HOW TO COMPLETE THIS TASK
Copy out the entire forum thread on adding a SATA3 controller to a KT600 board, word for word.

VOGONS


First post, by 386SX

User metadata
Rank l33t
Rank
l33t

Hi,
if I would use a PCI Express Sata3 controller with a PCI express to PCI adapter for my KT600 board, will I get some improvements on speed side vs the original Sata1 controller or the PCI bandwith will limit anyway the speed?
Thank

Reply 1 of 8, by mzry

User metadata
Rank Member
Rank
Member

That would be slower as the chipset sata controller is connected more directly to the system bus. If you use pci it will not only be limited by the pci bus speed but also by shared resources.

Reply 2 of 8, by gdjacobs

User metadata
Rank l33t++
Rank
l33t++
mzry wrote:

That would be slower as the chipset sata controller is connected more directly to the system bus. If you use pci it will not only be limited by the pci bus speed but also by shared resources.

The NB/SB link can push approximately 512MB/s and the PCI bus can push 133MB/s. Max theoretical SATA1 performance is 150MB/s. Most mechanical drives will have a hard time reaching these limits, anyway.

The onboard SATA controller has been known to have compatibility problems, particularly with very modern drives. If you run into such issues, I'd probably look into an IDE-SATA converter rather than a SATA add on card.

DATA BELOW
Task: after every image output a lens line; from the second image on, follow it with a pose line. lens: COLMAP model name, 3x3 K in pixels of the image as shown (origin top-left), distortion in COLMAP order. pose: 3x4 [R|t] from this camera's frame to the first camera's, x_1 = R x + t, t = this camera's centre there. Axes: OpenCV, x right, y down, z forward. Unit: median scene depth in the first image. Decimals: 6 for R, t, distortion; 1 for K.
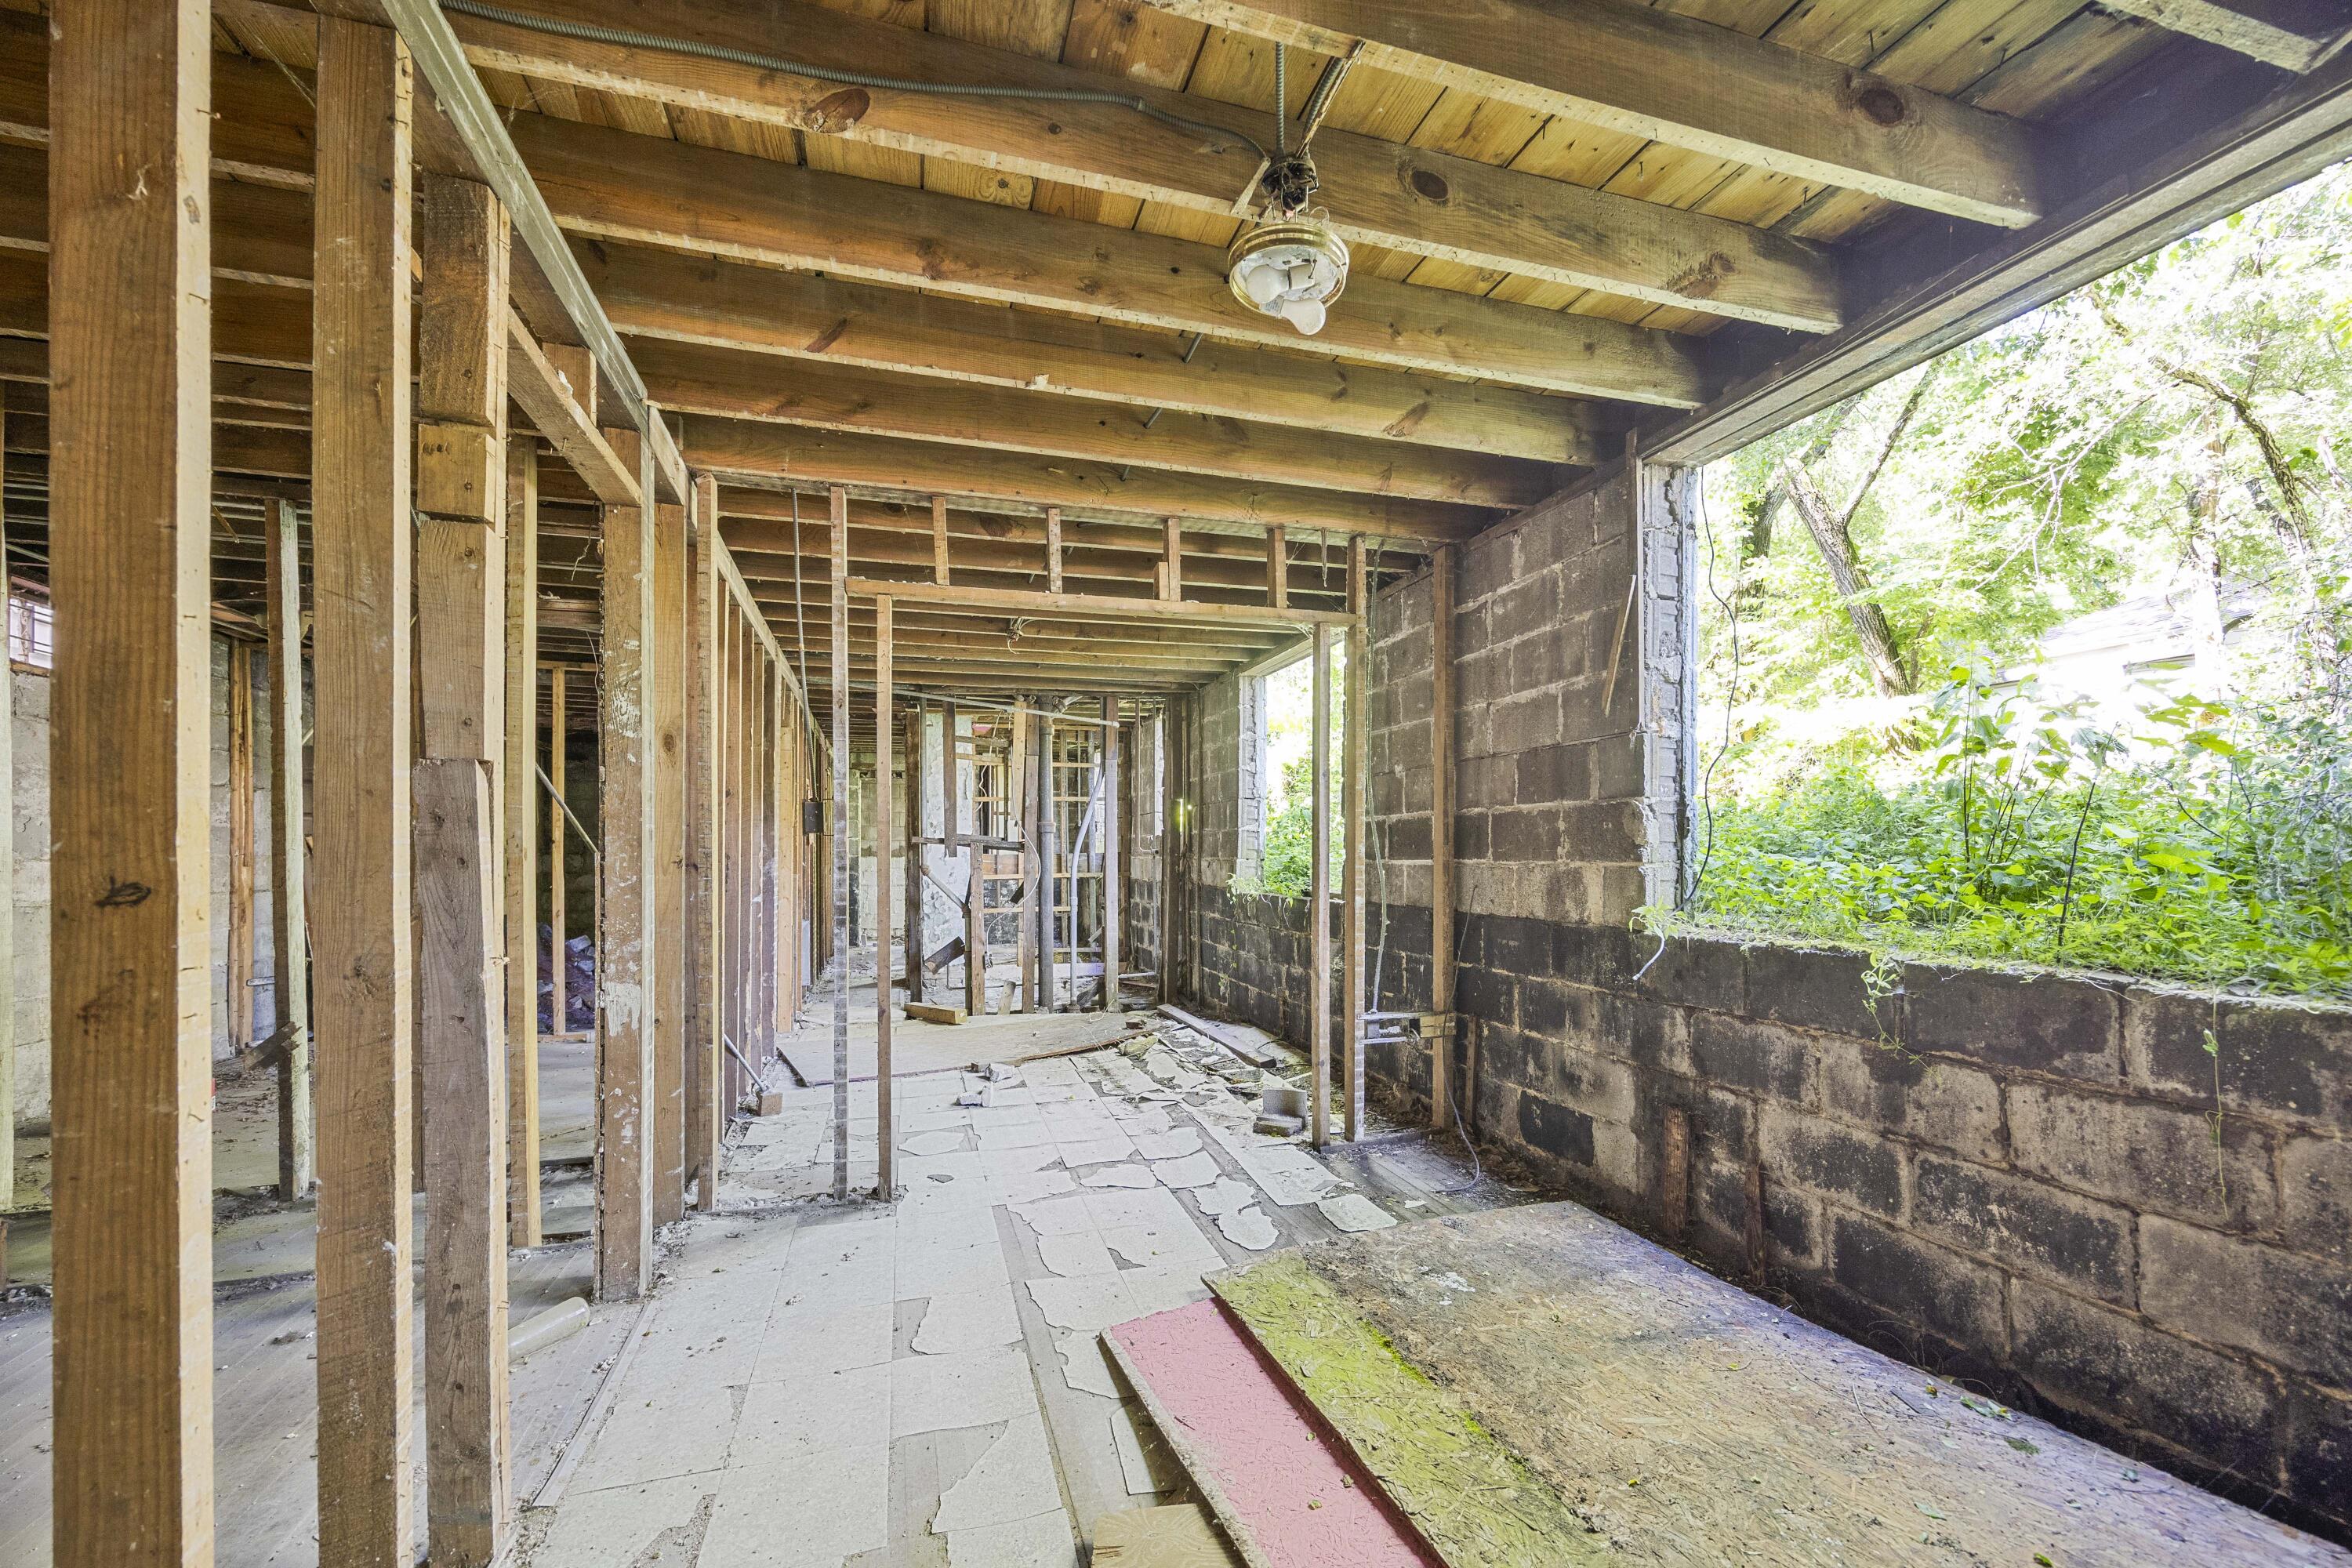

REPLY TO THE EXERCISE
VOGONS


First post, by 386SX

User metadata
Rank l33t
Rank
l33t

Hi,
if I would use a PCI Express Sata3 controller with a PCI express to PCI adapter for my KT600 board, will I get some improvements on speed side vs the original Sata1 controller or the PCI bandwith will limit anyway the speed?
Thank

Reply 1 of 8, by mzry

User metadata
Rank Member
Rank
Member

That would be slower as the chipset sata controller is connected more directly to the system bus. If you use pci it will not only be limited by the pci bus speed but also by shared resources.

Reply 2 of 8, by gdjacobs

User metadata
Rank l33t++
Rank
l33t++
mzry wrote:

That would be slower as the chipset sata controller is connected more directly to the system bus. If you use pci it will not only be limited by the pci bus speed but also by shared resources.

The NB/SB link can push approximately 512MB/s and the PCI bus can push 133MB/s. Max theoretical SATA1 performance is 150MB/s. Most mechanical drives will have a hard time reaching these limits, anyway.

The onboard SATA controller has been known to have compatibility problems, particularly with very modern drives. If you run into such issues, I'd probably look into an IDE-SATA converter rather than a SATA add on card.